The estimate of Hamas spokesman Sami Abu Zuhri:
We are completely confident that … the Palestinian resistance will kick them out of the Palestinian territories, and we will continue our resistance.
In 2009 came another major — indeed, “unprecedented” (Hillary Clinton’s description) — Israeli confidence-building measure at the behest of President Barack Obama: a 10-month unilateral freeze on the construction of Jewish homes in the West Bank. Did negotiations take off? No. The PA stayed away from talks until well into the tenth month, spoke across the table to the Israelis for a few days, and then broke off — and demanded a permanent freeze.
Worse than failure, Israeli confidence-building gestures can also be dangerous. Freed terrorists have often returned to terrorism and murdered more Israelis. Removing security checkpoints and roadblocks have enabled terrorists to carry out attacks and escape. A study by the Almagor Terror Victims Association showed that 177 Israelis were killed in 30 terrorist attacks since 2000 by previously freed terrorists — many of them freed within the framework of confidence-building gestures. The murder of Israeli Meir Chai in January 2010 occurred in an attack made possible by the removal of a road closure and checkpoint, part of confidence-building measures previously urged upon Israel by the Obama administration.

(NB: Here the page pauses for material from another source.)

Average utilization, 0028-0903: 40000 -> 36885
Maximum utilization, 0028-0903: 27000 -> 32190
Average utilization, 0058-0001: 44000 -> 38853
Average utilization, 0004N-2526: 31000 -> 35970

Above all, there is an overarching reason Israeli gestures fail: as do Palestinians as a whole, Abbas’ Fatah Party — which controls the PA — has never accepted Israel’s existence as a Jewish state and has loudly proclaimed that it never will. Abbas has said it plainly (“I do not accept the Jewish state, call it what you will”) as have other PA officials. Numerous polls, like the July 2011 Palestinian Center for Public Opinion poll, demonstrate this fact (61% rejection against 34% acceptance of Palestinian statehood in peace alongside Israel). Unsurprisingly, the PA has yet to make good on its 17-year old obligations under Oslo to arrest terrorists and to end incitement to hatred and murder against Israel.

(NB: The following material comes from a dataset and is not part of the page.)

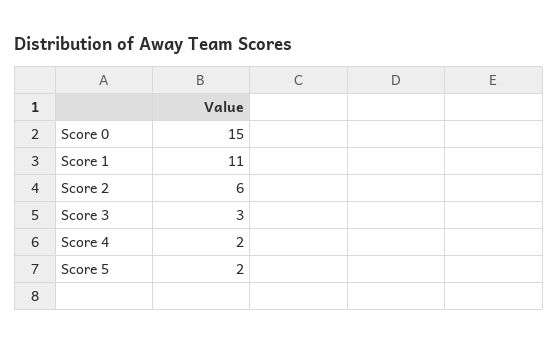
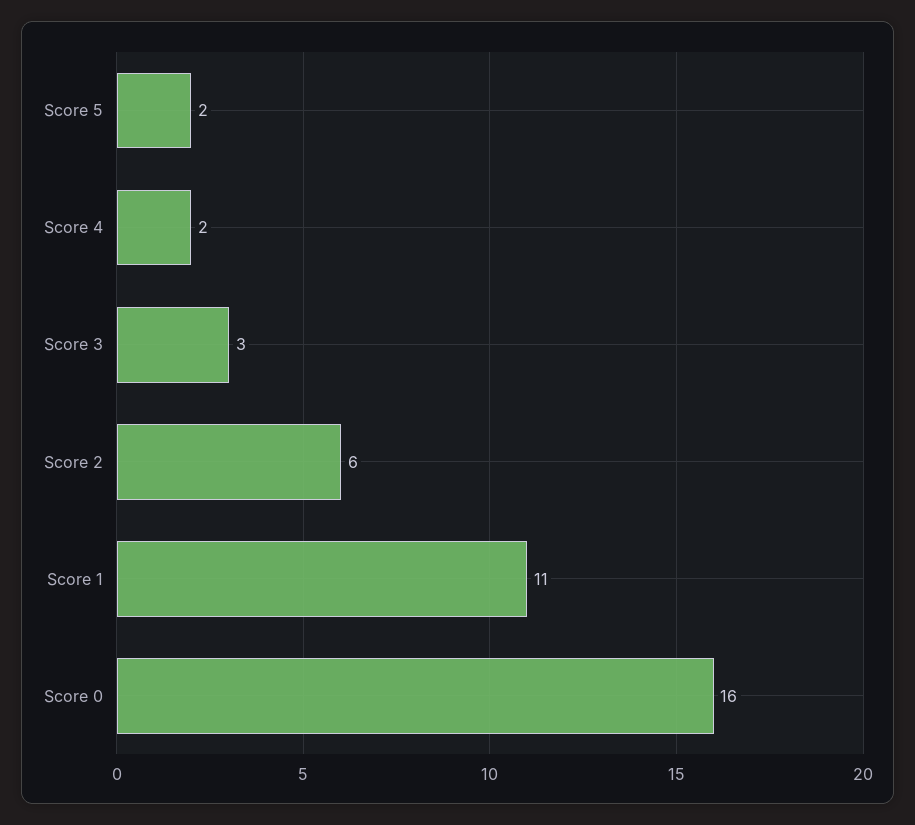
Score 0: 15 -> 16

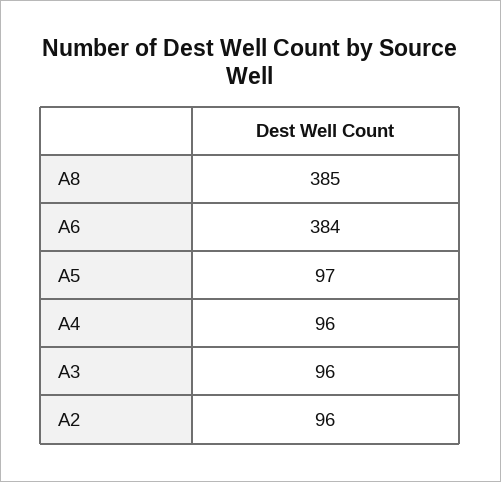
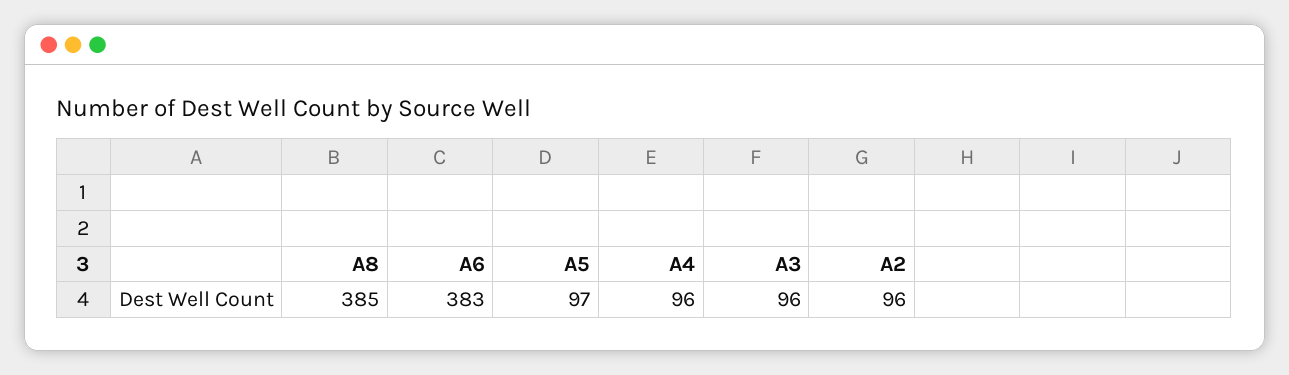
A6: 384 -> 383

Israeli gestures that are divorced from a genuine process of give and take also cause harm: they bolster a Palestinian entitlement mentality that militates against moderation. The other week, the PA even rejected a unilateral Israeli offer to free 30 Palestinian prisoners and cede further powers to the PA in parts of the West Bank in order merely to resume negotiations. Internationally, Israeli gestures enable the misapprehension that Palestinians have done all they need do, and that the ball is therefore in Israel’s court. Indeed, merely to talk of the need for Israeli confidence-building measures serves to keep the real issues of Palestinian rejection, terrorism, and incitement off the agenda. And where Israeli concessions do not occur or are rejected, the conclusion is that the Israelis, rather than the Palestinians, are unwilling to do what is necessary to make peace.
There is no sign that the Obama administration wishes to take note. It is a fully paid member of the church of believers in the prophylactic virtues of Israeli pliability. There are, however, some signs that the Netanyahu government is seeking to finesse the latest wave of pleas for confidence-building measures.

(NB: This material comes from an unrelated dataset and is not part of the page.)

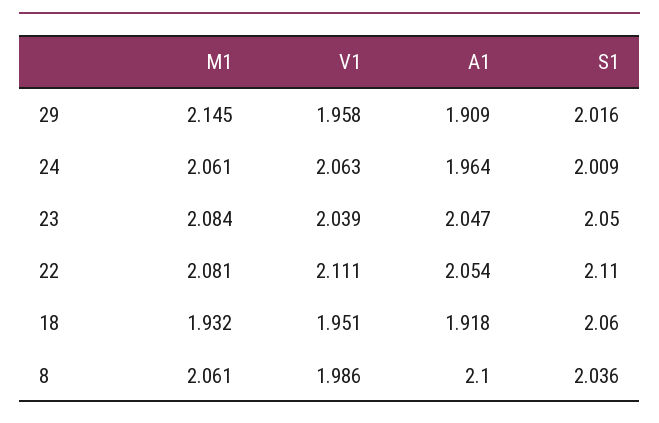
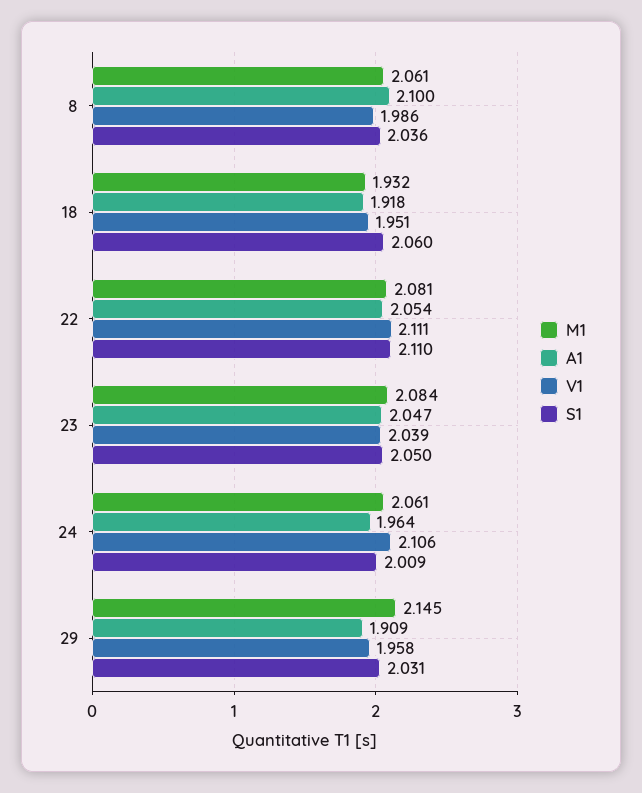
S1, 29: 2.016 -> 2.031
V1, 24: 2.063 -> 2.106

An official in Netanyahu’s office has said:
The idea is not for Israeli unilateral confidence-building measures. Rather, we are ready [to act] within the framework of a peace process that is working for mutual confidence measures.
Just so. Israeli confidence-building measures — unilateral giveaways — are proven failures. Barring a transformation of Palestinian politics and society, they always will be.